Climate change: No time to lose

Gaudenz Flury, a prominent Swiss meteorologist and presenter of the nation’s daily weather forecast, painted a bleak picture of climate change and resilience in his keynote presentation at the recent SIRM Forum in Bern.

“The global temperature has gone up by 1.1% since 1850, a higher and faster increase than at any time in the past 100,000 years,” he noted.

Using Switzerland (where the temperature has risen by 2% since 1850) to demonstrate the consequences of this warming, he said the country has seen more intense and frequent rainfall, a greater number and severity of heatwaves, less snowfall, receding glaciers and longer vegetation periods.

Looking to the future, the prospects are worse still. Referring to Intergovernmental Panel on Climate Change modelling and forecasts, Flury stated: “We are not on track [to mitigate climate change] at all.”

He pointed out that, excluding the effect of carbon emissions and allowing purely for natural factors, the temperature should have cooled slightly since 1850 instead of showing an unprecedented rise.

Further, given that the harmful effects of greenhouse gas emissions have been known for well over 20 years, Flury was critical of the inadequate response to date. Emissions have actually increased since the turn of the century, he pointed out.

Assuming a Representative Concentration Pathway of 8.5, which experts believe may happen, the temperature would increase by 4.3°C this century, which would be unbearable for civilisation, said Flury.

By way of example, he remarked that in such a scenario, a one-in-50-year extreme heat event would occur between 27 and 41 times.

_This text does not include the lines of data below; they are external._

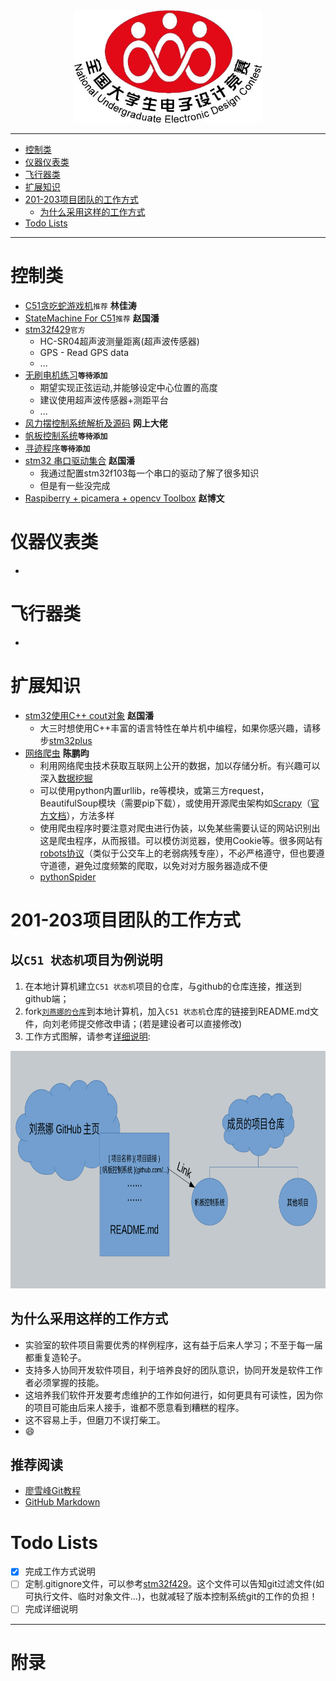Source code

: <div align=center><img width="300" height="180" src="./picture/pic.jpg"/></div>

---

- [控制类](#控制类)
- [仪器仪表类](#仪器仪表类)
- [飞行器类](#飞行器类)
- [扩展知识](#扩展知识)
- [201-203项目团队的工作方式](#201-203项目团队的工作方式)
    - [为什么采用这样的工作方式](#为什么采用这样的工作方式)
- [Todo Lists](#todo-lists)

---
# 控制类
- [C51贪吃蛇游戏机](https://github.com/ywg121020/51_sanke_game)`推荐` **林佳涛**
- [StateMachine For C51](https://github.com/zgpTree/c51_state_machine.git)`推荐` **赵国潘**
- [stm32f429](https://github.com/MaJerle/stm32f429)`官方`
    - HC-SR04超声波测量距离(超声波传感器)
    - GPS - Read GPS data
    - ...
- [无刷电机练习]()**`等待添加`**
    - 期望实现正弦运动,并能够设定中心位置的高度
    - 建议使用超声波传感器+测距平台
    - ...
- [风力摆控制系统解析及源码](http://bbs.eeworld.com.cn/forum.php?mod=viewthread&tid=476344&extra=page%3D1&page=1) **网上大佬**
- [帆板控制系统]()**`等待添加`**
- [寻迹程序]()**`等待添加`**
- [stm32 串口驱动集合](https://github.com/zgpTree/stm32_serial_driver.git) **赵国潘**
    - 我通过配置stm32f103每一个串口的驱动了解了很多知识
    - 但是有一些没完成
- [Raspiberry + picamera + opencv Toolbox](https://github.com/IyangDc/py_opencv_tools.git) **赵博文**


# 仪器仪表类
- 

# 飞行器类
- 

# 扩展知识
- [stm32使用C++ cout对象](https://github.com/zgpTree/stm32_cppTest) **赵国潘**
    - 大三时想使用C++丰富的语言特性在单片机中编程，如果你感兴趣，请移步[stm32plus](https://github.com/andysworkshop/stm32plus)
- [网络爬虫](https://baike.baidu.com/item/网络爬虫/)   **陈鹏昀**
    - 利用网络爬虫技术获取互联网上公开的数据，加以存储分析。有兴趣可以深入[数据挖掘](https://baike.baidu.com/item/数据挖掘)
    - 可以使用python内置urllib，re等模块，或第三方request，BeautifulSoup模块（需要pip下载），或使用开源爬虫架构如[Scrapy](https://baike.baidu.com/item/scrapy)（[官方文档](https://doc.scrapy.org/en/latest/intro/overview.html)），方法多样
    - 使用爬虫程序时要注意对爬虫进行伪装，以免某些需要认证的网站识别出这是爬虫程序，从而报错。可以模仿浏览器，使用Cookie等。很多网站有[robots协议](https://baike.baidu.com/item/robots%E5%8D%8F%E8%AE%AE)（类似于公交车上的老弱病残专座），不必严格遵守，但也要遵守道德，避免过度频繁的爬取，以免对对方服务器造成不便
    - [pythonSpider](https://gitee.com/ChenPY95/pythonSpider)  

# 201-203项目团队的工作方式
## 以`C51 状态机`项目为例说明
1. 在本地计算机建立`C51 状态机`项目的仓库，与github的仓库连接，推送到github端；
1. fork[`刘燕娜的仓库`](https://github.com/mti05001/Electronic-Design-Contest)到本地计算机，加入`C51 状态机`仓库的链接到README.md文件，向刘老师提交修改申请；(若是建设者可以直接修改)
1. 工作方式图解，请参考[详细说明](#详细说明):
<div align=center><img width="750" height="380" src="./picture/工作方式图解.png"/></div>

## 为什么采用这样的工作方式
- 实验室的软件项目需要优秀的样例程序，这有益于后来人学习；不至于每一届都重复造轮子。
- 支持多人协同开发软件项目，利于培养良好的团队意识，协同开发是软件工作者必须掌握的技能。
- 这培养我们软件开发要考虑维护的工作如何进行，如何更具有可读性，因为你的项目可能由后来人接手，谁都不愿意看到糟糕的程序。
- 这不容易上手，但磨刀不误打柴工。
- :smile:

## 推荐阅读
- [廖雪峰Git教程](https://www.liaoxuefeng.com/wiki/0013739516305929606dd18361248578c67b8067c8c017b000/001373962845513aefd77a99f4145f0a2c7a7ca057e7570000)
- [GitHub Markdown](https://guides.github.com/features/mastering-markdown/)


# Todo Lists
- [x] 完成工作方式说明
- [ ] 定制.gitignore文件，可以参考[stm32f429](https://github.com/MaJerle/stm32f429)。这个文件可以告知git过滤文件(如可执行文件、临时对象文件...)，也就减轻了版本控制系统git的工作的负担！
- [ ] 完成详细说明

---
# 附录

Even a milder scenario, such as a 2.5°C temperature rise, has catastrophic consequences. That would cause rising sea levels, affecting more than one billion people, and place more than two billion people at risk of contracting dengue fever.

In the current situation, the 2.5°C pathway appears the most likely, going by the latest data.

Flury said the need for action could not be clearer. There is a real risk of overshooting the 1.5°C increase set out in the Paris Agreement. Now is the time to make sure that does not happen. That must be the priority as the planet’s future is at stake.

Flury concluded by recommending that individuals play their part by stressing the urgency of climate change mitigation in a professional capacity and reducing their personal carbon footprint as much as possible.

“Remember, we’re hurtling into a brick wall at full throttle,” he said in closing.